What's the Carbon Footprint of Bicycling?
Hugh Pickens writes "Brian Palmer writes that although none of the major manufacturers has released data on their energy consumption and how much greenhouse gas making a bicycle requires, Shreya Dave, a graduate student at MIT, recently estimated that manufacturing an average bicycle results in the emission of approximately 530 pounds of greenhouse gases. Therefore, given a 'typical U.S. diet,' you would have to ride your bike instead of driving for around 400 miles to cover the bike's initial carbon footprint. However, calculating the total environmental impact of a mode of transit involves more than just the easy-to-measure metrics like mileage per gallon. Using a life-cycle assessment, Dave concluded that an ordinary sedan's carbon footprint is more than 10 times greater than a conventional bicycle's (PDF) on a mile-for-mile basis, assuming each survives 15 years and you ride the bike 2,000 miles per year.
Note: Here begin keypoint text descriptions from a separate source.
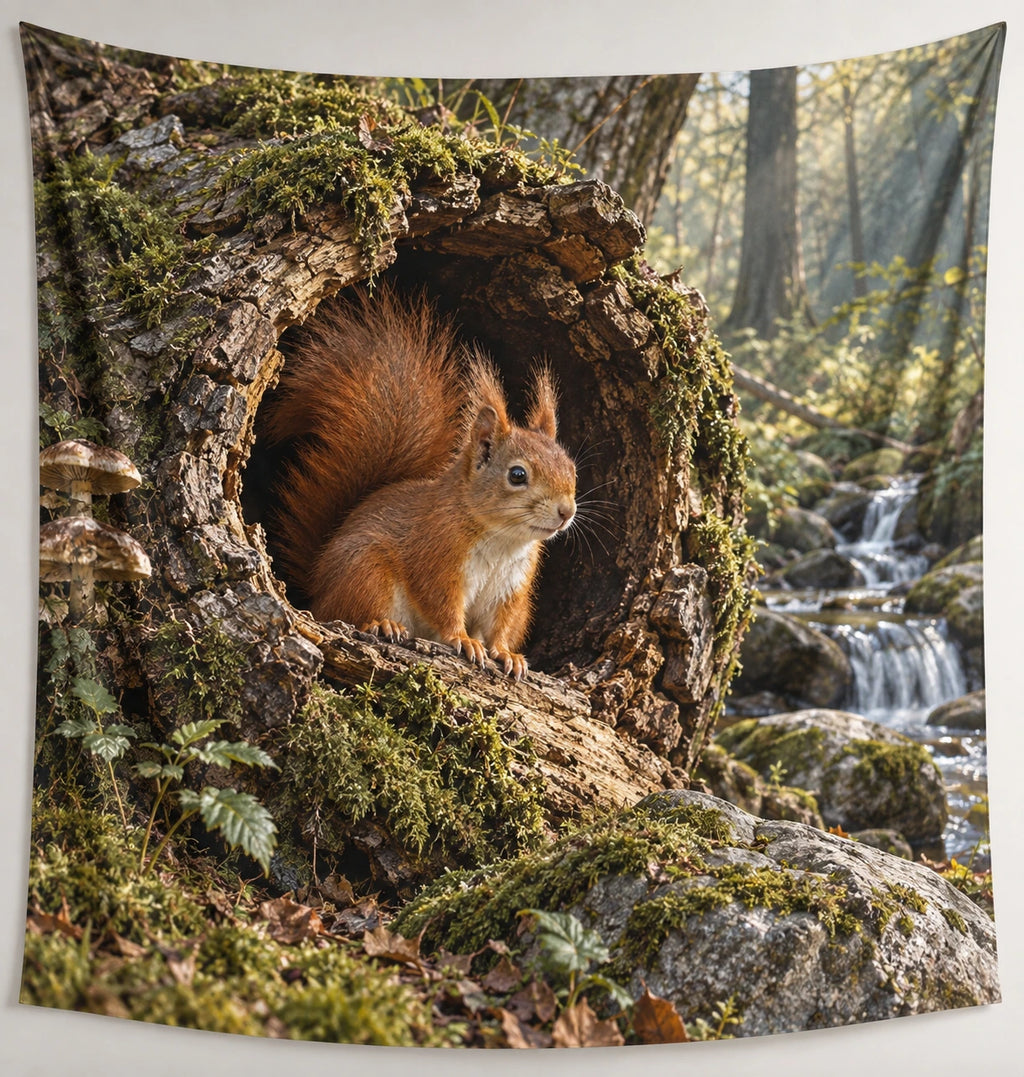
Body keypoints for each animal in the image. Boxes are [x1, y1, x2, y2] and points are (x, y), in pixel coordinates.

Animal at [264, 287, 577, 680]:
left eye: (572, 468)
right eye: (517, 475)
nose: (567, 511)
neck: (502, 539)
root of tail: (318, 589)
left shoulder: (512, 588)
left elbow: (501, 625)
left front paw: (507, 653)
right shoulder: (435, 555)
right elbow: (441, 604)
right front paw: (464, 640)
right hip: (365, 571)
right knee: (348, 611)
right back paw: (382, 624)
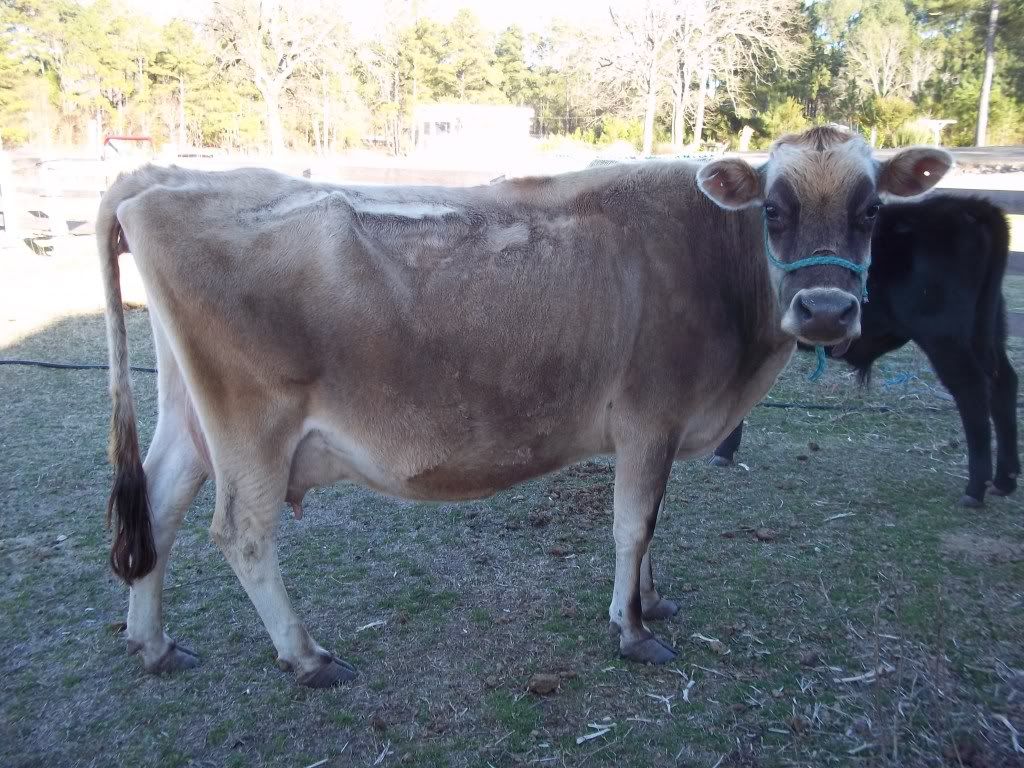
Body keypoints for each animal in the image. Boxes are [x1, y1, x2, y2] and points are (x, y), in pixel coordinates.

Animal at [98, 126, 951, 686]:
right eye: (773, 209)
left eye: (873, 210)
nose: (826, 310)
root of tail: (158, 179)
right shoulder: (649, 417)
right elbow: (633, 524)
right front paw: (631, 628)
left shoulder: (664, 428)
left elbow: (653, 523)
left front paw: (653, 601)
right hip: (252, 424)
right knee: (240, 533)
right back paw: (306, 657)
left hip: (191, 416)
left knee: (161, 503)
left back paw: (152, 645)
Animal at [711, 195, 1019, 507]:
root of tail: (969, 206)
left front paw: (722, 450)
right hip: (988, 327)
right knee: (1003, 383)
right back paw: (1004, 480)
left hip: (945, 337)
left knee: (973, 393)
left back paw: (975, 488)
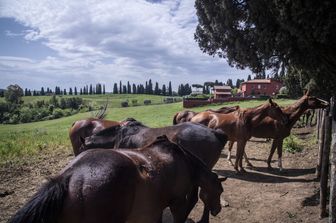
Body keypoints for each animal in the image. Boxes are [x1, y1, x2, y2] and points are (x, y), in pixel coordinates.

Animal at [9, 136, 227, 223]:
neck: (184, 160)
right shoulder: (176, 204)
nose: (217, 210)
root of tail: (68, 176)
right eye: (219, 191)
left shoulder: (155, 207)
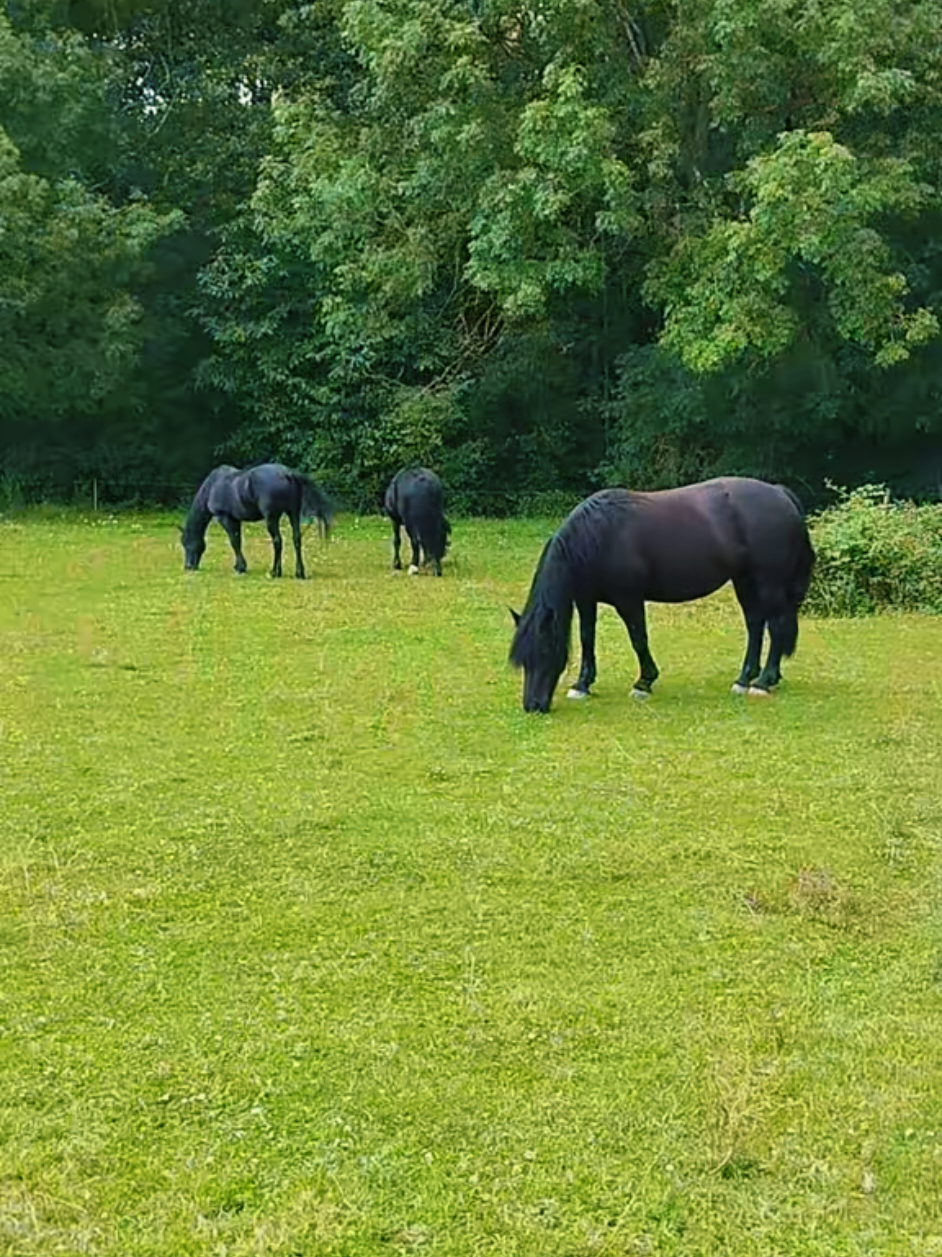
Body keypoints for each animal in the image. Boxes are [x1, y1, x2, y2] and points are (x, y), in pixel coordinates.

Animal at [180, 463, 333, 578]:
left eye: (186, 543)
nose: (188, 567)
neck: (213, 486)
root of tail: (287, 473)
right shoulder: (236, 520)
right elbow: (238, 541)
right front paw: (239, 566)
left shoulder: (225, 518)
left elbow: (234, 542)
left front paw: (241, 568)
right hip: (293, 514)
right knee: (296, 539)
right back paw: (299, 573)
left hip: (271, 518)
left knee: (277, 541)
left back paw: (275, 572)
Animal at [509, 477, 815, 713]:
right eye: (522, 659)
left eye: (544, 650)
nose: (533, 706)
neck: (598, 536)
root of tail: (779, 493)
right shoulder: (586, 600)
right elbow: (587, 639)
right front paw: (582, 685)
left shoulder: (629, 600)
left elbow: (638, 639)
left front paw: (644, 683)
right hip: (745, 581)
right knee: (755, 624)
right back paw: (744, 680)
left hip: (768, 583)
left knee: (775, 626)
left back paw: (763, 682)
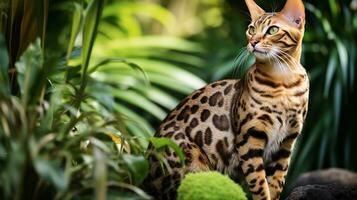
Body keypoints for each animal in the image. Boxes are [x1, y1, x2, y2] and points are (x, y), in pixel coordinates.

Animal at [145, 0, 308, 199]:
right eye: (251, 29)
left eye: (273, 30)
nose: (253, 42)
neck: (284, 80)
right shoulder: (250, 137)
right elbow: (259, 183)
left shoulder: (286, 143)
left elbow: (276, 183)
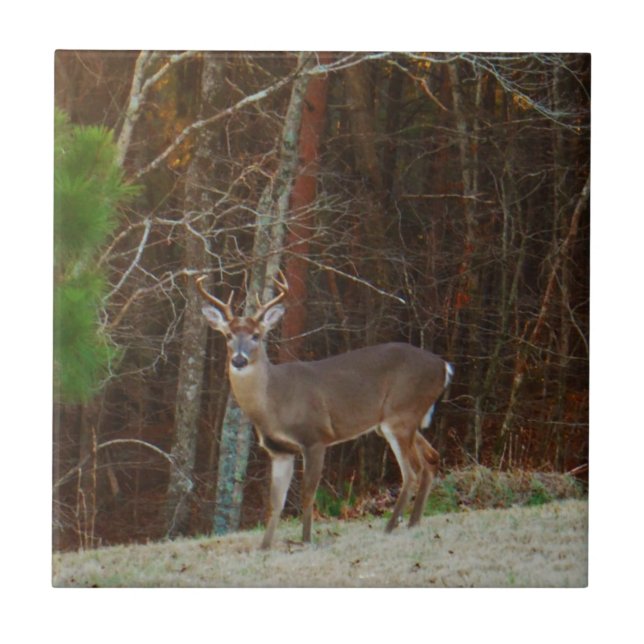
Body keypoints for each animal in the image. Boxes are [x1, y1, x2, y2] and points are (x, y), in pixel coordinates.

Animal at [197, 271, 453, 549]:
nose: (239, 360)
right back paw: (413, 523)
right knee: (431, 459)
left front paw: (306, 540)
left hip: (400, 414)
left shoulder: (315, 437)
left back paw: (389, 527)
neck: (274, 403)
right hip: (401, 420)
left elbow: (307, 494)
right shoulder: (280, 451)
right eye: (228, 335)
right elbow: (275, 503)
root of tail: (444, 366)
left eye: (256, 335)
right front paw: (264, 547)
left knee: (411, 472)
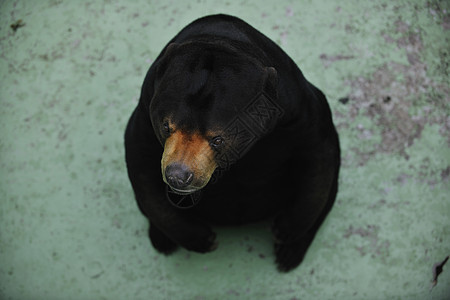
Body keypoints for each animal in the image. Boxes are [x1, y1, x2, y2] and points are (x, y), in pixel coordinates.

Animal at [125, 14, 340, 272]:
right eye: (166, 127)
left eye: (218, 139)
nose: (178, 176)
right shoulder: (146, 108)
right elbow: (142, 166)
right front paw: (200, 238)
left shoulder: (297, 108)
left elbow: (318, 157)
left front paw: (286, 230)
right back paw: (162, 239)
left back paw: (290, 253)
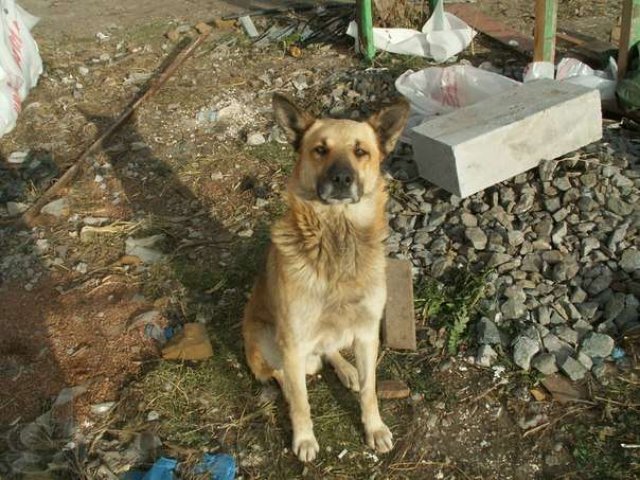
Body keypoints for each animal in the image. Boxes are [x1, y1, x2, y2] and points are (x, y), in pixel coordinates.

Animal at [240, 91, 410, 462]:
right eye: (320, 149)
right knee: (282, 377)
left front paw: (374, 428)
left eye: (361, 151)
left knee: (332, 351)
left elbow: (370, 390)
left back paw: (346, 369)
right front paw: (304, 438)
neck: (336, 236)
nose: (342, 179)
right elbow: (301, 402)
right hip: (264, 339)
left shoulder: (366, 333)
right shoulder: (291, 341)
What about other ways to get to work? According to Dave's life-cycle analysis, the only vehicle that comes close to a bicycle is the peak-hour bus — and it's not really that close. A fully loaded bus is responsible for 2.6 times the carbon emissions total of a bicycle per passenger mile while off-peak buses account for more than 20 times as many greenhouse gases as a bicycle. What about the carbon footprint of walking? 'Walking is not zero emission because we need food energy to move ourselves from place to place,' says environmentalist Chris Goodall. 'Food production creates carbon emissions.'"
The sad thing about the whole green movement is how it is so directed at private individuals, who are supposed to massively inconvenience themselves by buying green cars and bicycling and recycling and buying green clothes and green food and using CFL's (god those are ugly) and use all of there disposable income to help Mother Earth! But in reality it's the corporations who are telling us we should be green, while corporations are responsible for 95% of all carbon emissions. Yes, 95%. If every person in the world stopped using their car, it would make virtually no difference to carbon emissions. The biggest single source is industry and energy generation, which accounts for the lions share.
This is true world wide and in developed nations (US http://www.epa.gov/climatechange/emissions/co2_human.html).
However in developing nations industry is even worse.